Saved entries
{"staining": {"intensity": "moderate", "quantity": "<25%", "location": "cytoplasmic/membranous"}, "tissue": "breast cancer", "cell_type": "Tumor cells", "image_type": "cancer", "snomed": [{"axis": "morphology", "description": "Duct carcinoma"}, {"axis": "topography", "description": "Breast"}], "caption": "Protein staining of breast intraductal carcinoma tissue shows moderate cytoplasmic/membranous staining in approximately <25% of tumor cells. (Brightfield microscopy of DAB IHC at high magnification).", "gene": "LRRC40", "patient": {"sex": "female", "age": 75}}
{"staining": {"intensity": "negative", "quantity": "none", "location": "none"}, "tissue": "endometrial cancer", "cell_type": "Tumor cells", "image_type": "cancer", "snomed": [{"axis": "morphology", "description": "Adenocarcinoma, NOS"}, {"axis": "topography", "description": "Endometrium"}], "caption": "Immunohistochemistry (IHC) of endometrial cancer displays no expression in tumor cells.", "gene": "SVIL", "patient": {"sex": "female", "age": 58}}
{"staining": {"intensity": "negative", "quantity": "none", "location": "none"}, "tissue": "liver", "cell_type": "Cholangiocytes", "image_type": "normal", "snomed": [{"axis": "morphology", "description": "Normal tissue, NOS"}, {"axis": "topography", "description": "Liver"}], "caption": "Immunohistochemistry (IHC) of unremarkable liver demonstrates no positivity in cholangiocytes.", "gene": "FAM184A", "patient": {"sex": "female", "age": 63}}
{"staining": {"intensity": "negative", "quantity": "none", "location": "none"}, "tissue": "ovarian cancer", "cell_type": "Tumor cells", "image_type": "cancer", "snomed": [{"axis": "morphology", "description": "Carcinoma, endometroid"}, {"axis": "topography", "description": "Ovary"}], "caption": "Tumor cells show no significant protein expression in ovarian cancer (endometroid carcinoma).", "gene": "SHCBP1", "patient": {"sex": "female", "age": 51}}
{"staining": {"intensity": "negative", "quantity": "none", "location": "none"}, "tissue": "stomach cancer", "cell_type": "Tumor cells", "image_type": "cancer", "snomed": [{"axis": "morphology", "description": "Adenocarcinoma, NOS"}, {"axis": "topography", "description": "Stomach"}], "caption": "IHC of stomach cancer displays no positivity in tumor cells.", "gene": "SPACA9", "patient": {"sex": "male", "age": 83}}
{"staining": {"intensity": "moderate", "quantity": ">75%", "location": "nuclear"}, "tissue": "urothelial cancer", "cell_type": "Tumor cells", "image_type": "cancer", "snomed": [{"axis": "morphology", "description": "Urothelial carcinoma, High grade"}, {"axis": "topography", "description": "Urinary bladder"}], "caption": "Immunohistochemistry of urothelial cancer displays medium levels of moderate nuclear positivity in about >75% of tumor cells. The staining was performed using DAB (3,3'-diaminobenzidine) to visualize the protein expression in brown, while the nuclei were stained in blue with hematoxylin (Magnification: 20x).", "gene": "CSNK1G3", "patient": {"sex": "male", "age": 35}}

[PROBLEM REQUIREMENTS]
Starting at the top of the data above, repeat every line exactly until the line containing "(IHC) of unremarkable" has been given, then stop.

[ANSWER TO THE EXERCISE]
{"staining": {"intensity": "moderate", "quantity": "<25%", "location": "cytoplasmic/membranous"}, "tissue": "breast cancer", "cell_type": "Tumor cells", "image_type": "cancer", "snomed": [{"axis": "morphology", "description": "Duct carcinoma"}, {"axis": "topography", "description": "Breast"}], "caption": "Protein staining of breast intraductal carcinoma tissue shows moderate cytoplasmic/membranous staining in approximately <25% of tumor cells. (Brightfield microscopy of DAB IHC at high magnification).", "gene": "LRRC40", "patient": {"sex": "female", "age": 75}}
{"staining": {"intensity": "negative", "quantity": "none", "location": "none"}, "tissue": "endometrial cancer", "cell_type": "Tumor cells", "image_type": "cancer", "snomed": [{"axis": "morphology", "description": "Adenocarcinoma, NOS"}, {"axis": "topography", "description": "Endometrium"}], "caption": "Immunohistochemistry (IHC) of endometrial cancer displays no expression in tumor cells.", "gene": "SVIL", "patient": {"sex": "female", "age": 58}}
{"staining": {"intensity": "negative", "quantity": "none", "location": "none"}, "tissue": "liver", "cell_type": "Cholangiocytes", "image_type": "normal", "snomed": [{"axis": "morphology", "description": "Normal tissue, NOS"}, {"axis": "topography", "description": "Liver"}], "caption": "Immunohistochemistry (IHC) of unremarkable liver demonstrates no positivity in cholangiocytes.", "gene": "FAM184A", "patient": {"sex": "female", "age": 63}}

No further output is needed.